Dessa forma, o procedimento de habilitação para o casamento, por exigir a homologação judicial, encontrava-se eivado de morosidade, contrapondo-se à necessidade de se atribuir maior celeridade e efetividade aos processos e procedimentos.
3 ANÁLISE DA NOVA REDAÇÃO DO ARTIGO 1.526, DO CÓDIGO CIVIL.
Em consonância com o princípio da razoável duração dos processos, estabelecido na Emenda Constitucional de no. 45/2004, surgiram novos dispositivos legais, como, por exemplo, a Lei nº 11.441, de 4 de janeiro de 2007, que, modificando o Código de Processo Civil (CPC), possibilitou a realização de inventário, partilha, separação e divórcio consensuais por via extrajudicial.
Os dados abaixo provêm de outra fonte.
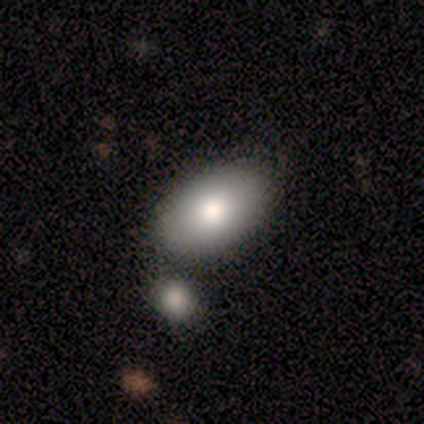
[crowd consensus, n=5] smooth_or_featured: smooth (p=1.00)
how_rounded: in between (p=1.00)
merging: none (p=1.00)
Nesse contexto, também fora alterado o artigo 1.526 do CC/2002, cuja finalidade é permitir que a habilitação para o casamento ocorra perante o Oficial de Registro Civil, após manifestação do Ministério Público, havendo a remessa dos autos ao Poder Judiciário apenas na hipótese de impugnação do pedido ou da documentação pelo Oficial de Registro, do Parquet ou de terceiros.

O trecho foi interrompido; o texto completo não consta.